Read: "I'm Glad To Be Of Service (You Jerk!)"
Standing in front of Dennis Johnson's office the next day, Samuel Harlow, CEO, announced, "You didn't do a very good job of fixing my mouse like I thought you did."
"What do you mean, Mr. Harlow? I inserted some 'mouse' batteries into your mouse as you instructed. What happened?" Dennis asked, peering over his eyeglasses.
Samuel replied, "My mouse is broken. Come to my office."
Dennis followed Samuel to his cluttered office. The secretary was still on her lunch break. Samuel sat behind his desk, turned toward his computer monitor, found a document and covered his mouse with his large hand.
He stated, "Like I said...my mouse is broken. See, when I click the mouse; my thumb hits this little side button. Then things get messed up," as Dennis watched Samuel's every movement.
"Why don't move your thumb so you don't hit that side button? And, you should just left click or either right click on the mouse instead of clicking them both at the same time," Dennis offered.
"That doesn't make much sense, Dennis," Samuel replied. He continued, "This mouse is just broken. I need a new one."
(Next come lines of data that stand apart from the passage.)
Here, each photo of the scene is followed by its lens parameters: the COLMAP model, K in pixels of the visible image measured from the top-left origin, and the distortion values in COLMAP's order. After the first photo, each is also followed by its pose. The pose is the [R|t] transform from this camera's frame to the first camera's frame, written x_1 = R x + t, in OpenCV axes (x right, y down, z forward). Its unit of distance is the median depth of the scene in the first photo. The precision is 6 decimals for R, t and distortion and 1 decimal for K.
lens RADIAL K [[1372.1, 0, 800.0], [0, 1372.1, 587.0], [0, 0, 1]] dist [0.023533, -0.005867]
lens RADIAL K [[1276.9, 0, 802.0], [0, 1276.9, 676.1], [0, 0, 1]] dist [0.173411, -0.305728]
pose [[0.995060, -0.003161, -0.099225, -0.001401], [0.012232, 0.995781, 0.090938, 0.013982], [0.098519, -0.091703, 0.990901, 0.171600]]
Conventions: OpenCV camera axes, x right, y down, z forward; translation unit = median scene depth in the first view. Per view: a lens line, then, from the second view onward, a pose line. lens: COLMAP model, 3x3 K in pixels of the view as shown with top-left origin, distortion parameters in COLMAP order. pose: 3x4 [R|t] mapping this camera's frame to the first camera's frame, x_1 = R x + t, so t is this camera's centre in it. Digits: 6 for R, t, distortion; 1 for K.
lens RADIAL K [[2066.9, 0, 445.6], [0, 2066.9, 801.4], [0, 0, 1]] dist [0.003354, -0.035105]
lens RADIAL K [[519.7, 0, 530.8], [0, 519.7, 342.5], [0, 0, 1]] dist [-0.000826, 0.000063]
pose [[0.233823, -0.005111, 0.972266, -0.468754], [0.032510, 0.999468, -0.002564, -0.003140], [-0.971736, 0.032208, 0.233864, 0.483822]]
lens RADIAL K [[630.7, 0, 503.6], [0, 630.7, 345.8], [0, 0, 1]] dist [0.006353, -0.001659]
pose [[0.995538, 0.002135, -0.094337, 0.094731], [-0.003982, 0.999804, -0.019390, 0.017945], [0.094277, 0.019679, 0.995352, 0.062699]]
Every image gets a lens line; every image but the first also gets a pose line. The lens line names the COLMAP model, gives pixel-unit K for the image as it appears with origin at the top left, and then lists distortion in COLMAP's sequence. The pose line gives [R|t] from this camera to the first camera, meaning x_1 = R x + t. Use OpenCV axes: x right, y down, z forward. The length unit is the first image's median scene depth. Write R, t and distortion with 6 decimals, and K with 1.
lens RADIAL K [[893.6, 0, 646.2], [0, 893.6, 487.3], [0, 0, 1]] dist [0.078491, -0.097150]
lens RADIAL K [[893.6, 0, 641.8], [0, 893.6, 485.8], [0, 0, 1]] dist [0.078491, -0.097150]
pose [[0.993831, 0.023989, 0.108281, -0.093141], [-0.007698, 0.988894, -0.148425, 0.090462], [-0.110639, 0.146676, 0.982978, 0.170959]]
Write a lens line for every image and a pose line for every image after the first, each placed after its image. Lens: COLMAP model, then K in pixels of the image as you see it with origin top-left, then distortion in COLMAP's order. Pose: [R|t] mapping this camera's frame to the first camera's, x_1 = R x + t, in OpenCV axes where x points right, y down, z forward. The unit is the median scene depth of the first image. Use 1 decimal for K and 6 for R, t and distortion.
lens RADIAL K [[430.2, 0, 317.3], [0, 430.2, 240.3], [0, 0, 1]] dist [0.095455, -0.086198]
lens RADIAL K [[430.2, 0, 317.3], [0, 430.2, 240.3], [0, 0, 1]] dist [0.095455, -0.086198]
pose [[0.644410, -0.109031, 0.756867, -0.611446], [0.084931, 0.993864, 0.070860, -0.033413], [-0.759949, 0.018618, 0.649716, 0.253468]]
"No, you don't, sir. You are clicking both sides of the mouse with your fingers, and your thumb is touching the side button. I watched you. That's why nothing is happening on your document. Would you like for me to order you a brand new wireless mouse? It may be a little easier to use."
"No, damn it! I need a brand new mouse! This is broken!"
"You friggin' jerk! You don't need a new mouse! You need to left click or right click only or better yet - watch what you are friggin' doing with your fingers! You are getting on my friggin' nerves!" Dennis yelled, internally. He then stated, "Alright, Mr. Harlow. I will get you a brand new mouse by morning," as he strolled out of Samuel's office.
The next morning, Dennis eased into the storage room. He found a computer mouse, wiped it off until it had a soft shine and carried it to Samuel's office. He removed the current mouse and installed the newly found mouse onto the CEO's desktop. The mice were practically identical to one another except for the color. Dennis was glad that the Samuel had not arrived, yet. Later that day, Samuel returned to Dennis' office.
"Thanks, Dennis for the brand new mouse. It's great and works perfectly. I like the color, too. Blue is my favorite. See, I told you that I needed a new one."
Peering over his eyeglasses, Dennis replied, "Oh, you are quite welcome, sir. Will there be anything else?"
"No, just keep up the good work," Samuel replied as he returned to his office.
"You're still a jerk," Dennis thought to himself.